Ce rapport a vocation à tirer des conclusions opérationnelles pour une mobilisation de toute la Nation face à la néo-guerre froide.
* 1 Revue de la Défense nationale n° 856 (Janvier 2023)
* 2 Proposition de résolution n° 242 (2023-2024) présentée par Rachid Temal et les membres du groupe Socialiste, écologique et républicain.
* 3 Rapport d'information n° 873 (2020-2021) fait par André Gattolin au nom de la mission d'information du Sénat sur les influences étatiques extra-européennes dans le monde universitaire et académique français et leurs incidences, déposé le 29 septembre 2021.
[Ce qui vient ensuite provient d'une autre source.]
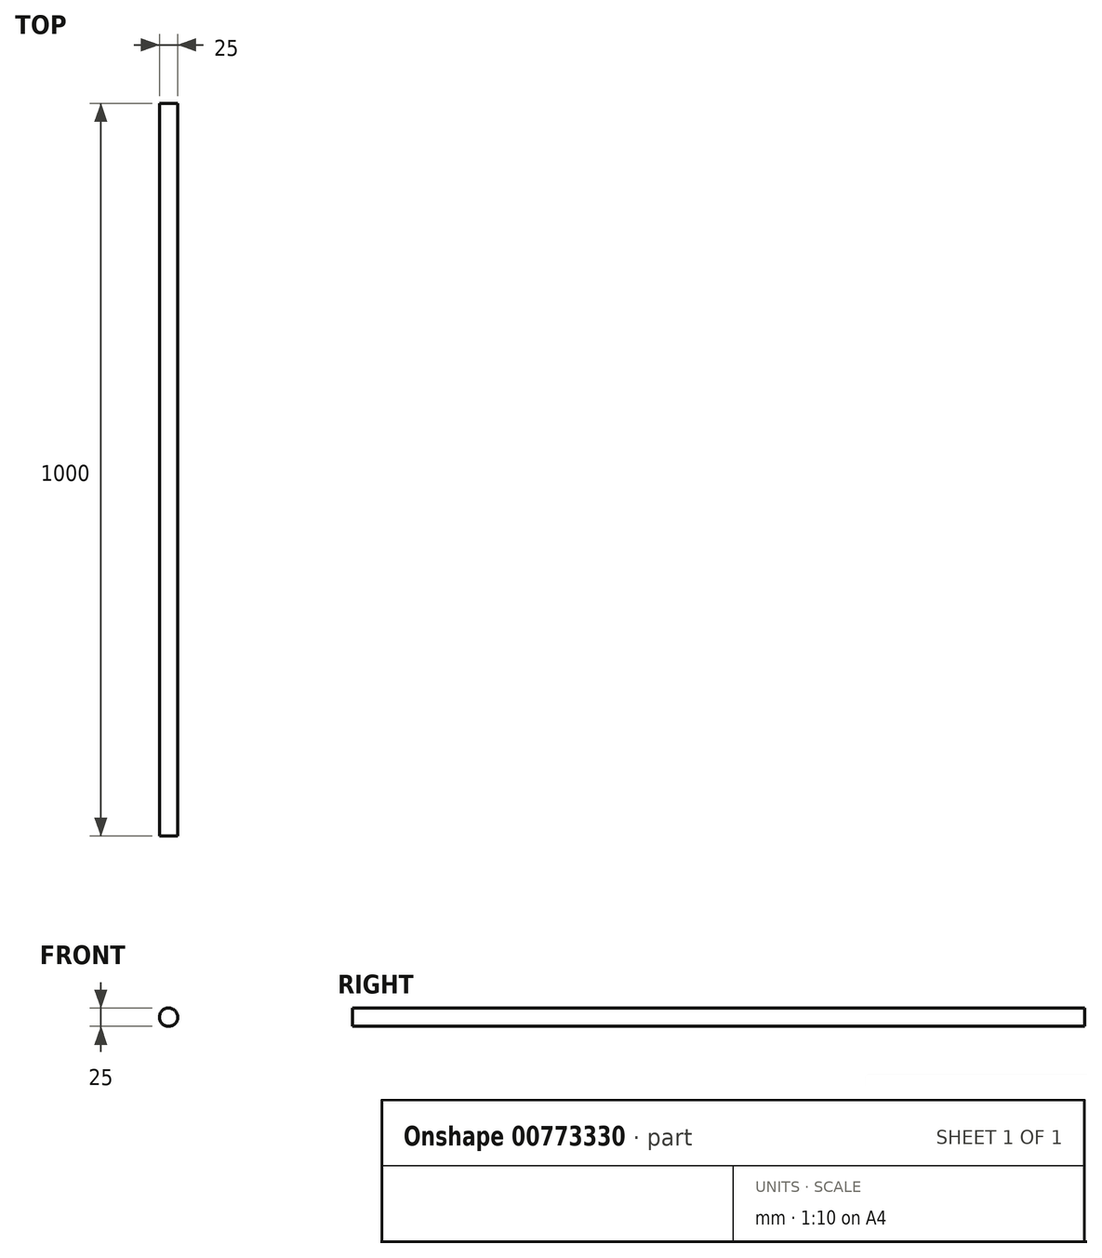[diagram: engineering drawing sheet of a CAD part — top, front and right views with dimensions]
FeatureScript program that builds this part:
annotation { "Feature Type Name" : "Feature", "Feature Type Description" : "" }
export const myFeature = defineFeature(function(context is Context, id is Id, definition is map)
    precondition{}
    {
        {
            var Q0;
            Q0=qCreatedBy(makeId("Front.planeOp"),FACE);
            var sketch = newSketch(context, id + "F0", { "sketchPlane" : qUnion([Q0])});
            skCircle(sketch, "E0", {"center": v(0, 0) * mm, "radius": 12.5 * mm});
            skSolve(sketch);
        }
        {
            var Q0;
            Q0=makeQuery(id+"F0.imprint","IMPRINT",FACE,{"disambiguationData":[TD([[makeQuery(id+"F0.imprint","IMPRINT",EDGE,{"derivedFrom":sQuery(id+"F0.wireOp",EDGE,"E0")}),1.0]])]});
            var Q1;
            Q1=sQuery(id+"F0.wireOp",EDGE,"E0");
            extrude(context, id + "F1", {"entities" : qUnion([Q0]), "bodyType" : ToolBodyType.SURFACE, "surfaceEntities" : qUnion([Q1]), "endBound" : BoundingType.SYMMETRIC, "depth" : 1000 * mm, "offsetDistance" : 25.4 * mm});
        }
    });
* 4 Rapport n° 831 (2022-2023) fait par Claude Malhuret au nom de la commission d'enquête du Sénat sur l'utilisation du réseau social TikTok, son exploitation des données, sa stratégie d'influence, déposé le 4 juillet 2023.
* 5 Rapport n°1311 (seizième législature) fait par Constance Le Grip au nom de la commission d'enquête de l'Assemblée nationale relative aux ingérences politiques, économiques et financières de puissances étrangères - États, organisations, entreprises, groupes d'intérêts, personnes privées - visant à influencer ou corrompre des relais d'opinion, des dirigeants ou des partis politiques français, déposé le 1er juin 2023).
* 6 Rapport public n° 1454 (seizième législature- Assemblée nationale) / n° 810 (2022-2023 - Sénat) fait par Sacha Houlié au nom de la délégation parlementaire au renseignement relatif à l'activité de la délégation parlementaire au renseignement pour l'année 2022-2023, déposé le 29 juin 2023.
* 7 Discours de présentation de la feuille de route de l'influence de la diplomatie française (14 décembre 2021).
* 8 Expression attribuée à Vìra Jourová, vice-présidente de la Commission européenne chargée des valeurs et de la transparence depuis 2019.